What should we be doing now about ensuring transparency?

• Remember that transparency is about better informing patients, public and participants about research; it is not about getting permission. Therefore making transparency information understandable and drawing people's attention to it is key.

• In the first instance all NHS organisations should have a notice on their website that references their role participating in research. The HRA have produced some transparency wording for NHS participating sites that explains what research is and what can be expected.

• GDPR includes precise transparency requirements to better inform participants. There should be a layered approach, so once your organisational notice is in place project-specific information should highlight it.

How do we inform participants of the revised transparency notice?

• How to inform participants depends on the study population, and what opportunities are coming up, e.g. study visits, newsletters, etc. Re-contacting participants is not a risk-free activity. If researchers don't have contact details, it’s not necessary (and often not legal) to get them. Contact details (e.g. full address) may be needed for the research analysis but may be out of date (out of date research data is allowed under GDPR). It’s not appropriate to use old contact details and often not appropriate to update them. A more general way to inform, using best efforts, is likely to be better, e.g. internet, social media, local newspaper, etc.

• Transparency is related to fairness. Processing activities should depend on what participants have been told. Where there are new uses of data, participants need to be informed and given the opportunity to object. Researchers should outline what withdrawal from the research project means, particularly with respect to data that has already been collected. Research is largely exempt from the right to erasure, so all data about a participant doesn’t necessarily have to be deleted. Researchers should consult their DPO if they receive a request about a subject right. They may choose to respect the right to erasure and decide to delete all data. If so, they need to work out how deletion can be achieved and what impact it will have on the integrity of the research, and the risk of re-contacting the participant in the future.

• How participants are made aware of study-level transparency information is the responsibility of the data controller (often the sponsor) in consultation with the research team. See also MRC Regulatory Support Centre GDPR Resources and HRA guidance.

What is the National Data Opt-out in England and how does it relate to GDPR?

• The national patient opt-out in England is not related to GDPR, it’s about confidentiality. Opt-outs don’t apply when there is research consent, irrespective of the GDPR lawful basis.
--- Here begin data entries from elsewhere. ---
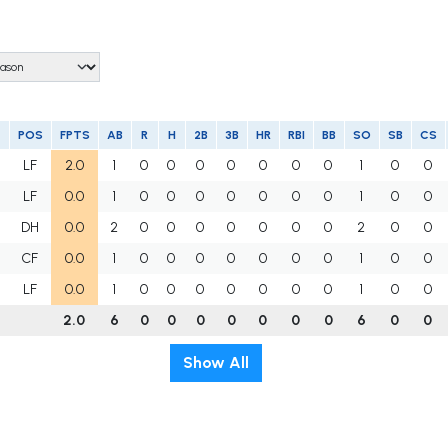
POS
FPTS
AB
R
H
2B
3B
HR
RBI
BB
SO
SB
CS
LF
2.0
1
0
0
0
0
0
0
0
1
0
0
LF
0.0
1
0
0
0
0
0
0
0
1
0
0
DH
0.0
2
0
0
0
0
0
0
0
2
0
0
CF
0.0
1
0
0
0
0
0
0
0
1
0
0
LF
0.0
1
0
0
0
0
0
0
0
1
0
0
2.0
6
0
0
0
0
0
0
0
6
0
0
Show All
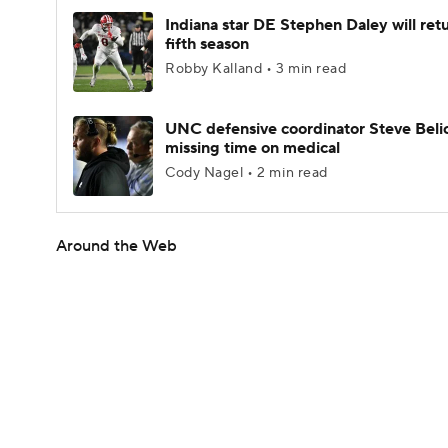
Indiana star DE Stephen Daley will retu
fifth season
Robby Kalland • 3 min read
UNC defensive coordinator Steve Beli
missing time on medical
Cody Nagel • 2 min read
Around the Web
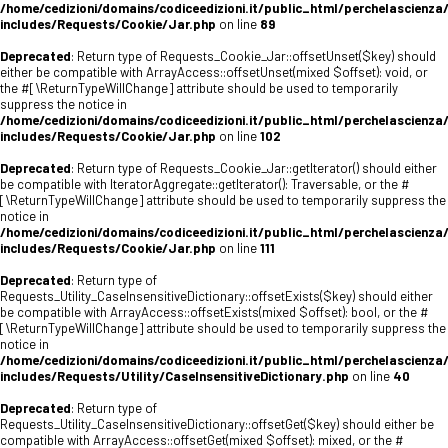
/home/cedizioni/domains/codiceedizioni.it/public_html/perchelascienza
includes/Requests/Cookie/Jar.php
on line
89
Deprecated
: Return type of Requests_Cookie_Jar::offsetUnset($key) should
either be compatible with ArrayAccess::offsetUnset(mixed $offset): void, or
the #[\ReturnTypeWillChange] attribute should be used to temporarily
suppress the notice in
/home/cedizioni/domains/codiceedizioni.it/public_html/perchelascienza
includes/Requests/Cookie/Jar.php
on line
102
Deprecated
: Return type of Requests_Cookie_Jar::getIterator() should either
be compatible with IteratorAggregate::getIterator(): Traversable, or the #
[\ReturnTypeWillChange] attribute should be used to temporarily suppress the
notice in
/home/cedizioni/domains/codiceedizioni.it/public_html/perchelascienza
includes/Requests/Cookie/Jar.php
on line
111
Deprecated
: Return type of
Requests_Utility_CaseInsensitiveDictionary::offsetExists($key) should either
be compatible with ArrayAccess::offsetExists(mixed $offset): bool, or the #
[\ReturnTypeWillChange] attribute should be used to temporarily suppress the
notice in
/home/cedizioni/domains/codiceedizioni.it/public_html/perchelascienza
includes/Requests/Utility/CaseInsensitiveDictionary.php
on line
40
Deprecated
: Return type of
Requests_Utility_CaseInsensitiveDictionary::offsetGet($key) should either be
compatible with ArrayAccess::offsetGet(mixed $offset): mixed, or the #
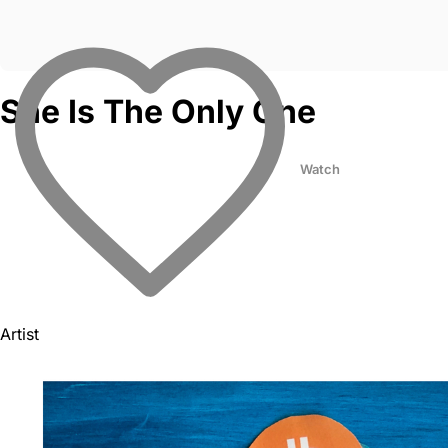
She Is The Only One
Watch
Artist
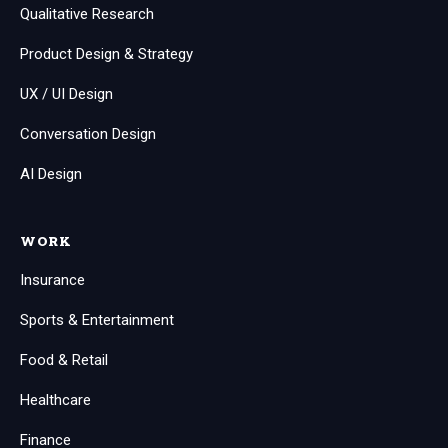
Qualitative Research
Product Design & Strategy
UX / UI Design
Conversation Design
AI Design
WORK
Insurance
Sports & Entertainment
Food & Retail
Healthcare
Finance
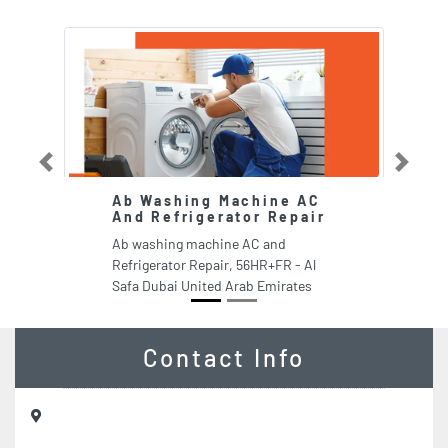
Previous
Next
Ab Washing Machine AC
G
And Refrigerator Repair
B
L
Ab washing machine AC and
G
Refrigerator Repair, 56HR+FR - Al
M
Safa Dubai United Arab Emirates
Dh
Contact Info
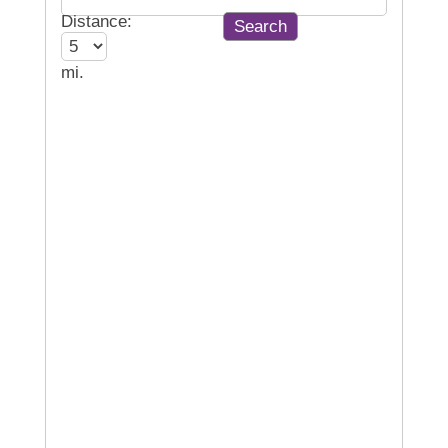
Distance:
mi.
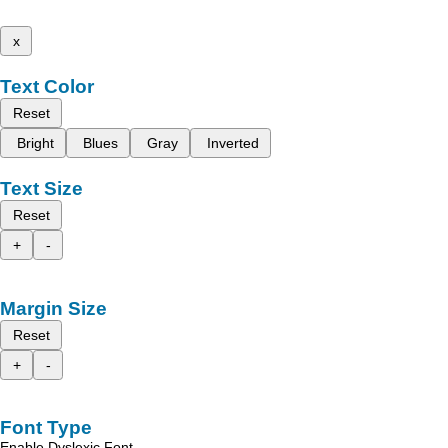
x
Text Color
Reset
Bright
Blues
Gray
Inverted
Text Size
Reset
+
-
Margin Size
Reset
+
-
Font Type
Enable Dyslexic Font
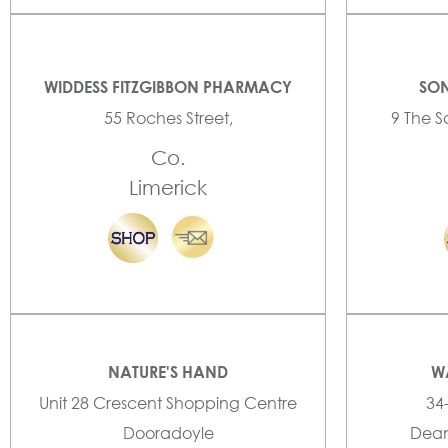
WIDDESS FITZGIBBON PHARMACY
SON
55 Roches Street,
9 The S
Co.
Limerick
NATURE'S HAND
W
Unit 28 Crescent Shopping Centre
34
Dooradoyle
Dean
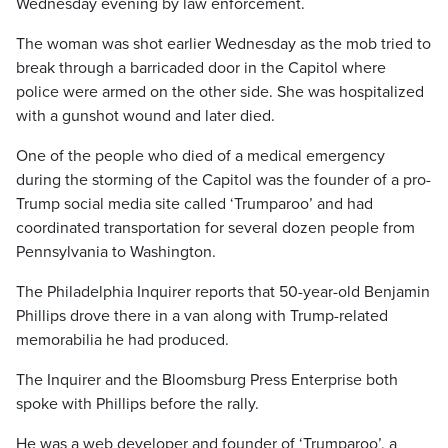
Wednesday evening by law enforcement.
The woman was shot earlier Wednesday as the mob tried to
break through a barricaded door in the Capitol where
police were armed on the other side. She was hospitalized
with a gunshot wound and later died.
One of the people who died of a medical emergency
during the storming of the Capitol was the founder of a pro-
Trump social media site called ‘Trumparoo’ and had
coordinated transportation for several dozen people from
Pennsylvania to Washington.
The Philadelphia Inquirer reports that 50-year-old Benjamin
Phillips drove there in a van along with Trump-related
memorabilia he had produced.
The Inquirer and the Bloomsburg Press Enterprise both
spoke with Phillips before the rally.
He was a web developer and founder of ‘Trumparoo’, a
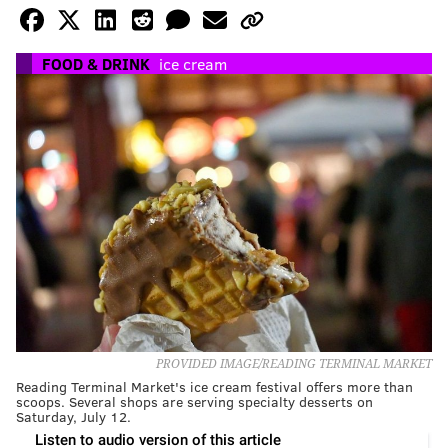
FOOD & DRINK
ice cream
PROVIDED IMAGE/READING TERMINAL MARKET
Reading Terminal Market's ice cream festival offers more than
scoops. Several shops are serving specialty desserts on
Saturday, July 12.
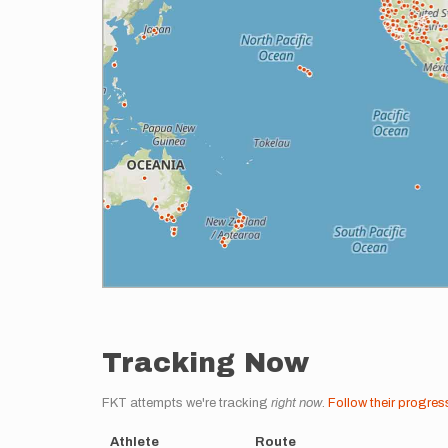
Tracking Now
FKT attempts we're tracking
right now
.
Follow their progres
Athlete
Route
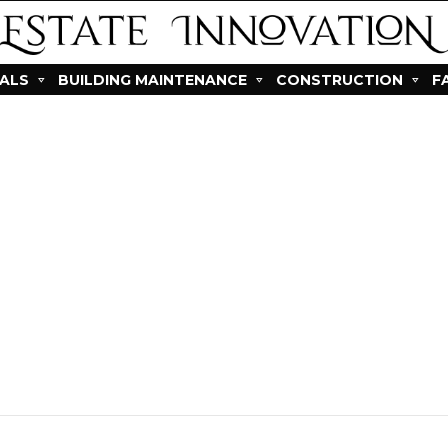
IALS
BUILDING MAINTENANCE
CONSTRUCTION
F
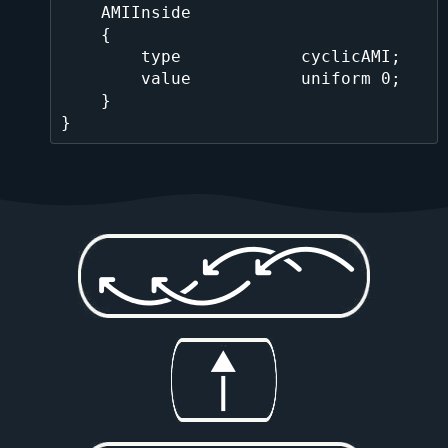
    AMIInside

    {

        type            cyclicAMI;

        value           uniform 0;

    }
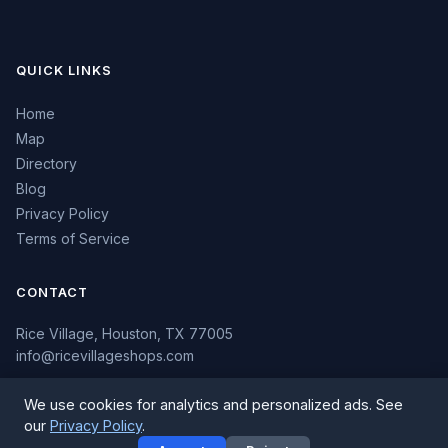
QUICK LINKS
Home
Map
Directory
Blog
Privacy Policy
Terms of Service
CONTACT
Rice Village, Houston, TX 77005
info@ricevillageshops.com
We use cookies for analytics and personalized ads. See
our
Privacy Policy
.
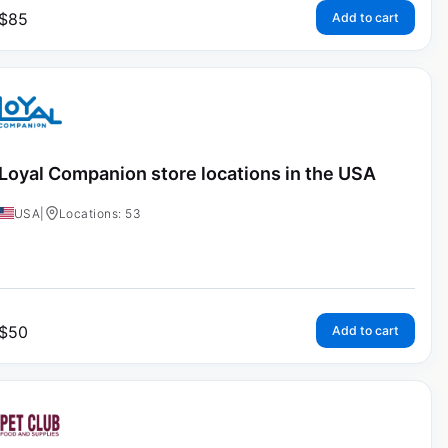
$
85
Add to cart
Loyal Companion store locations in the USA
USA
|
Locations: 53
$
50
Add to cart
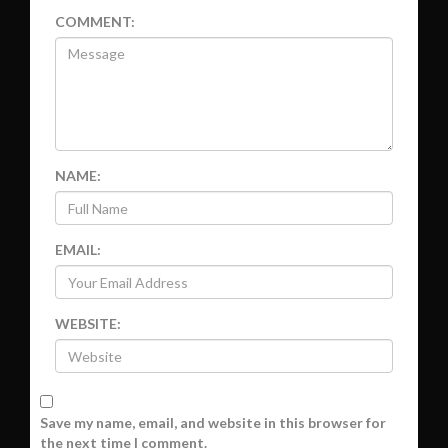
COMMENT:
NAME:
EMAIL:
WEBSITE:
Save my name, email, and website in this browser for
the next time I comment.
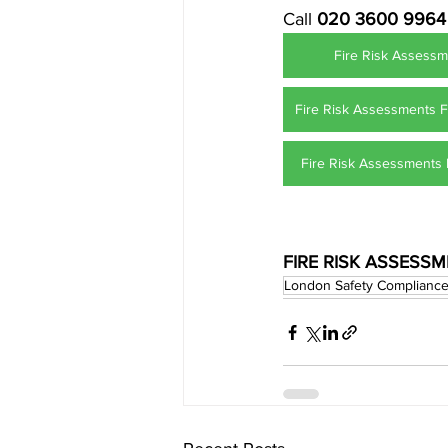
Call 
020 3600 9964
Fire Risk Assessm
Fire Risk Assessments 
Fire Risk Assessments 
FIRE RISK ASSESS
London Safety Complianc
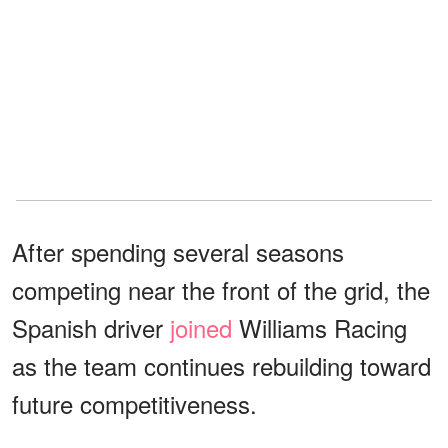
After spending several seasons
competing near the front of the grid, the
Spanish driver
joined
Williams Racing
as the team continues rebuilding toward
future competitiveness.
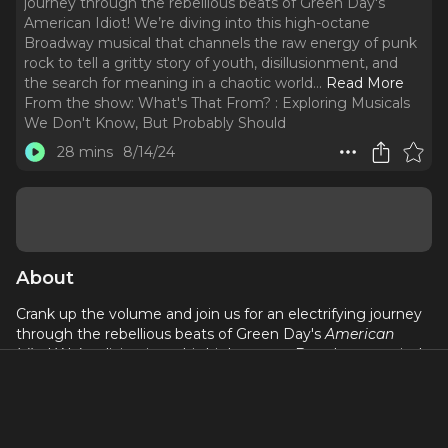
journey through the rebellious beats of Green Day's
American Idiot! We’re diving into this high-octane
Broadway musical that channels the raw energy of punk
rock to tell a gritty story of youth, disillusionment, and
the search for meaning in a chaotic world.
..
Read More
From the show:
What's That From? : Exploring Musicals
We Don't Know, But Probably Should
28 mins
8/14/24
About
Crank up the volume and join us for an electrifying journey
through the rebellious beats of Green Day's
American
Idiot
! We’re diving into this high-octane Broadway musical
that channels the raw energy of punk rock to tell a gritty
story of youth, disillusionment, and the search for meaning
in a chaotic world. With its explosive songs, powerful
themes, and unforgettable performances,
American Idiot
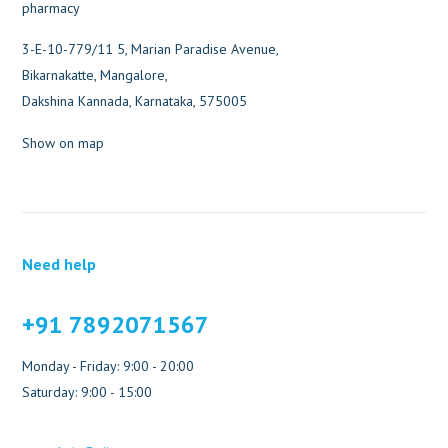
3-E-10-779/11 5, Marian Paradise Avenue,
Bikarnakatte, Mangalore,
Dakshina Kannada, Karnataka, 575005
Show on map
Need help
+91 7892071567
Monday - Friday: 9:00 - 20:00
Saturday: 9:00 - 15:00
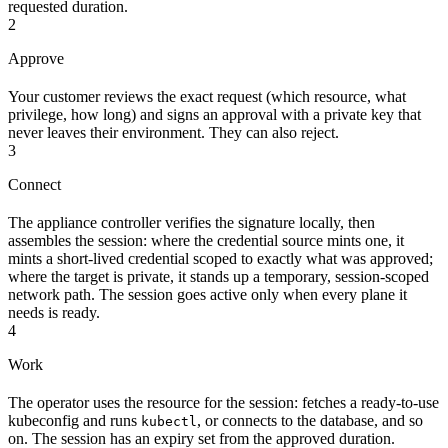
requested duration.
2
Approve
Your customer reviews the exact request (which resource, what
privilege, how long) and signs an approval with a private key that
never leaves their environment. They can also reject.
3
Connect
The appliance controller verifies the signature locally, then
assembles the session: where the credential source mints one, it
mints a short-lived credential scoped to exactly what was approved;
where the target is private, it stands up a temporary, session-scoped
network path. The session goes active only when every plane it
needs is ready.
4
Work
The operator uses the resource for the session: fetches a ready-to-use
kubeconfig and runs
, or connects to the database, and so
kubectl
on. The session has an expiry set from the approved duration.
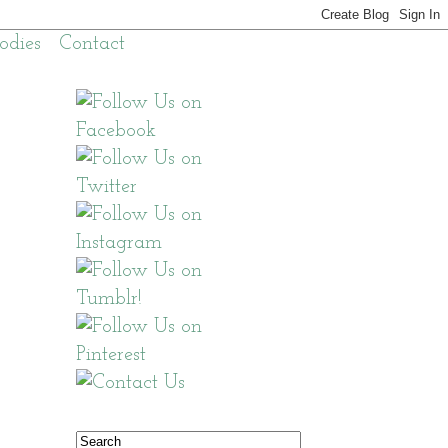
odies
Contact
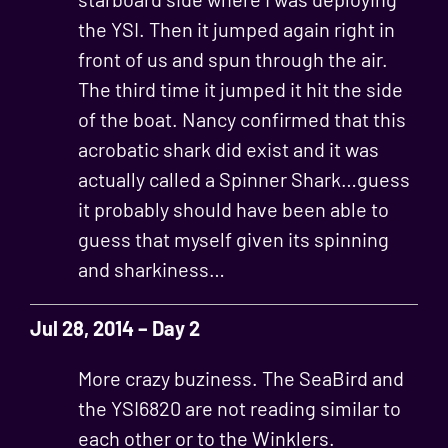
the YSI. Then it jumped again right in
front of us and spun through the air.
The third time it jumped it hit the side
of the boat. Nancy confirmed that this
acrobatic shark did exist and it was
actually called a Spinner Shark…guess
it probably should have been able to
guess that myself given its spinning
and sharkiness…
Jul 28, 2014 – Day 2
More crazy buziness. The SeaBird and
the YSI6820 are not reading similar to
each other or to the Winklers.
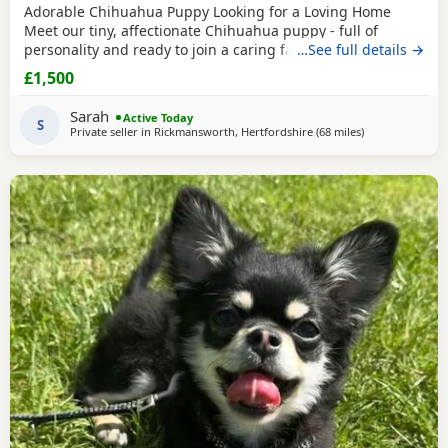
Adorable Chihuahua Puppy Looking for a Loving Home
Meet our tiny, affectionate Chihuahua puppy - full of
personality and ready to join a caring family. This sweet
…See full details →
little companion has a playful nature, loves cuddles, and is
£1,500
accustomed to everyday household sounds. They live
around cats and other dogs they will be vet checked
Sarah
Active Today
wormed and fleas up to date. Puppy pad trained also
S
Private seller in
Rickmansworth, Hertfordshire
(68 miles
away from Cove
)
Message for other pictures and videos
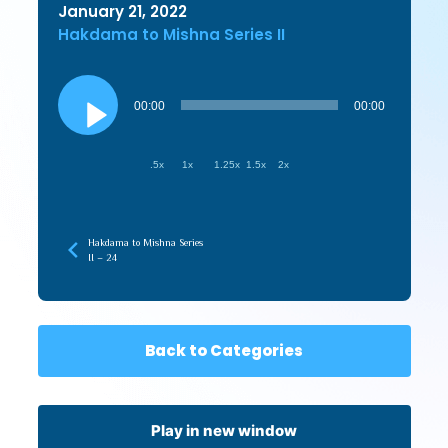
January 21, 2022
Hakdama to Mishna Series II
Audio
Player
00:00
00:00
.5x
1x
1.25x
1.5x
2x
Hakdama to Mishna Series
II – 24
Back to Categories
Play in new window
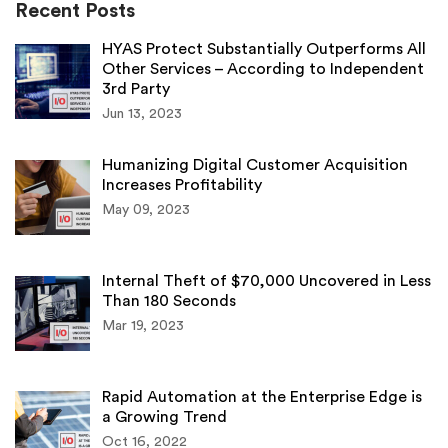
Recent Posts
HYAS Protect Substantially Outperforms All
Other Services – According to Independent
3rd Party
Jun 13, 2023
Humanizing Digital Customer Acquisition
Increases Profitability
May 09, 2023
Internal Theft of $70,000 Uncovered in Less
Than 180 Seconds
Mar 19, 2023
Rapid Automation at the Enterprise Edge is
a Growing Trend
Oct 16, 2022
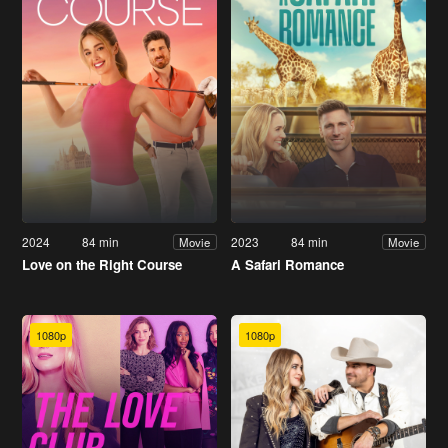
2024
84 min
2023
84 min
Movie
Movie
Love on the Right Course
A Safari Romance
1080p
1080p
• For the research community the national data opt-out has no impact where a patient has consented to take part in a research study and has agreed for their data to be used in that study. Nor will it affect studies that use anonymised data. The national opt-out therefore only applies to studies that have section 251 support from CAG.

And finally!

• If you’re not sure, ask ACCORDHRA, MRC or NHS R&D Forum GDPR work stream for escalation. Please tell us your experiences so we can develop resources to spread these kind of messages.

• Remember you should be thinking about all the personal data you collect, use or hold in your department not just personal data for research studies.

• Overall don’t panic, take time to make sensible decisions: 25th May wasn’t a deadline.